▶ TEXTE FOURNI:
----------

La Carmen féministe d’Abou Lagraa
Rendez-vous au Grand Théâtre pour une version dansée flamboyante de Carmen, symbole d’insolence et de sensualité, et par-dessus tout, ode à la liberté. Le chorégraphe Abou Lagraa s’est emparé de l’histoire qu’il retranscrit aux confluences de l’Orient et de l’Occident, son positionnement artistique de prédilection.
ToutMa : Une Carmen née en Tunisie… Racontez-nous !
Abou Lagraa : C’est d’abord le Ballet de l’Opéra de Tunis, donc dans un pays musulman avec des danseurs, hommes et femmes, qui se touchent de manière très sensuelle. Ici, cela nous paraît complètement évident, mais c’est une vraie révolution dans un pays musulman.
La première a eu lieu là-bas et je craignais un peu la réaction du public, mais c’était formidable de voir à quel point les gens étaient fiers, ils ont adhéré, c’était magnifique, car le message est multiple : on parle de féminisme, de tolérance et d’ouverture d’esprit.

----------

▶ MATÉRIEL RECUEILLI:
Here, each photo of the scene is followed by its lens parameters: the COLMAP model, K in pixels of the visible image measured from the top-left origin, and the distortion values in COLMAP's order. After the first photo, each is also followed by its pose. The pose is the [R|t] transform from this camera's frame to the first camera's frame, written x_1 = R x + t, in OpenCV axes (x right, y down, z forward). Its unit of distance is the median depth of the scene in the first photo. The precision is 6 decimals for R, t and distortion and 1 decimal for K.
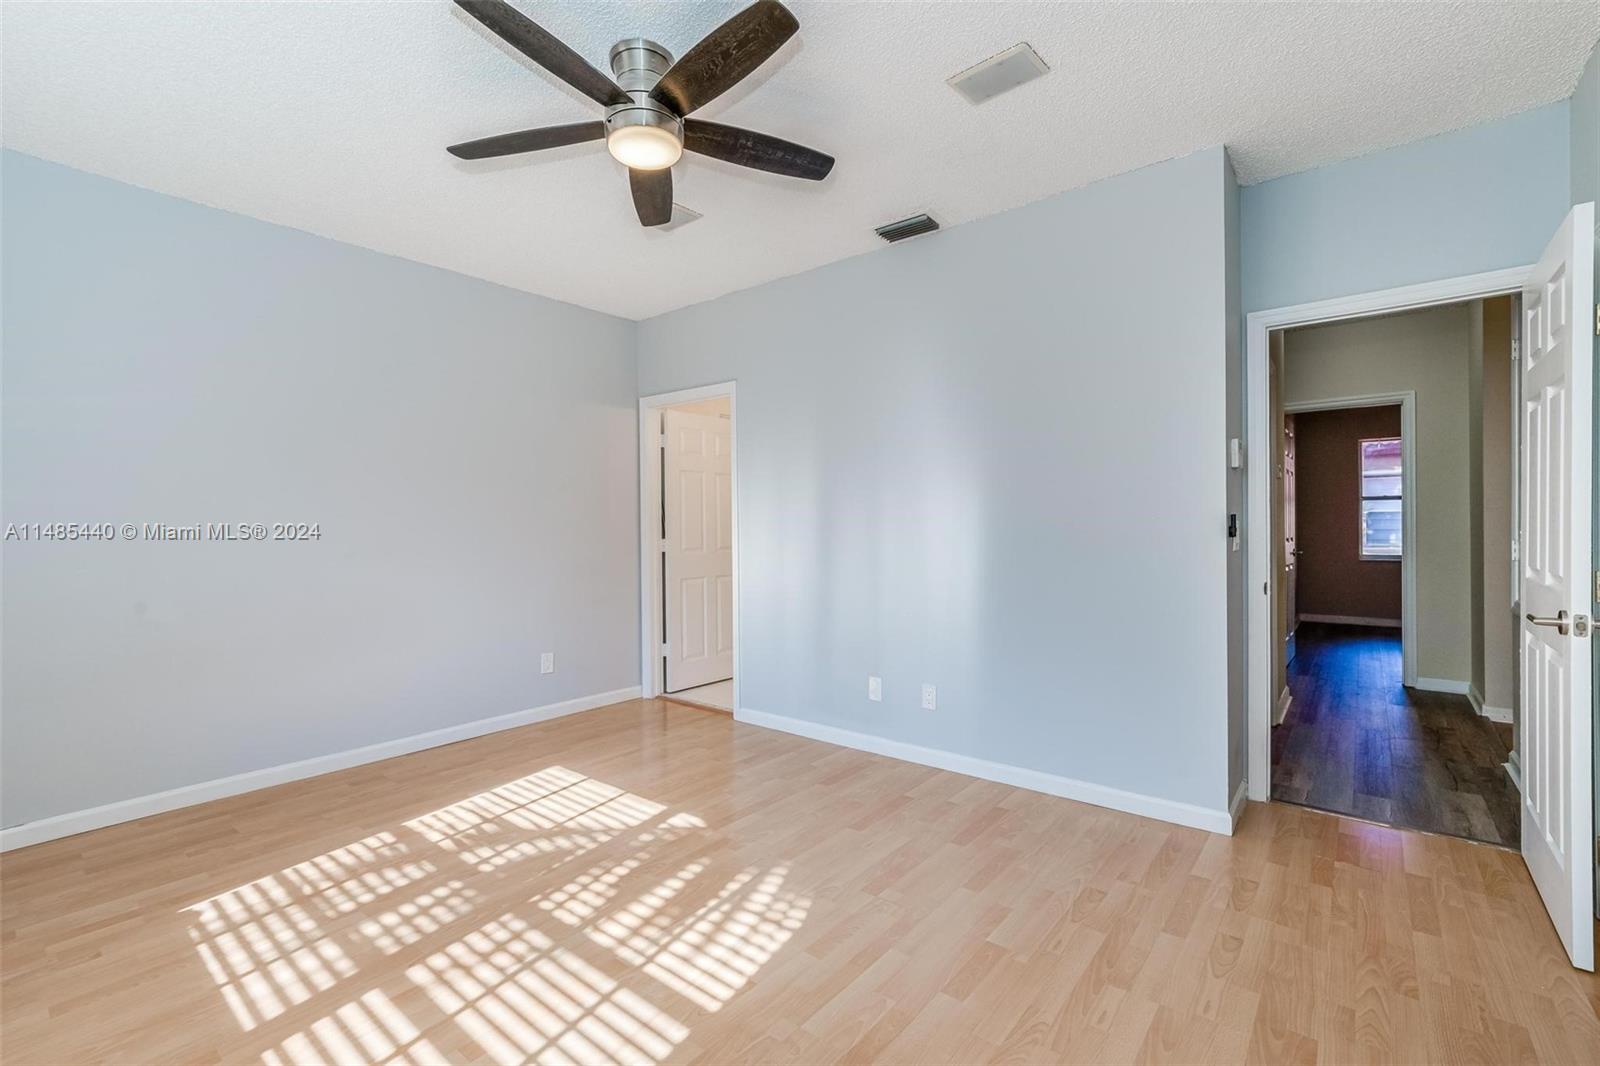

----------

▶ TÂCHE: Poursuivez l'entretien sur la Carmen d'Abou Lagraa en reprenant juste après sa dernière phrase.

▶ RÉPONSE RÉDIGÉE:
TM : 150 ans après la création de Carmen, c’est un message toujours aussi prégnant…
AL : Pour moi, cette Carmen représente la liberté avant tout. D’ailleurs, qu’on soit en France ou en Tunisie, Carmen incarne ce qu’on aimerait tous être, cette femme libre qui fait ce qu’elle veut de sa vie, et cette arrogance de l’assumer. Pour moi, on est tous Carmen, les hommes et les femmes, mais pas dans le sens dramaturgique de l’histoire, dans la représentation de cette liberté. Carmen est un conte philosophique, et en même temps, un ballet très populaire, un tube mondial !
TM : Vous avez eu l’audace d’en modifier le dénouement.
AL : Je ne tue pas Carmen à la fin, parce qu’on est quand même en 2025, et je suis un féministe ! Je ne vois pas pourquoi un homme tuerait une femme parce qu’il est jaloux, donc j’ai décidé de ne pas la tuer, en hommage et par respect pour les femmes. Je me suis permis cette liberté d’artiste que je revendique, l’histoire est belle, mais j’ai décidé que Carmen avait le droit de s’émanciper, exactement comme pour la tauromachie : j’ai éliminé le toréador, on ne tue pas le taureau !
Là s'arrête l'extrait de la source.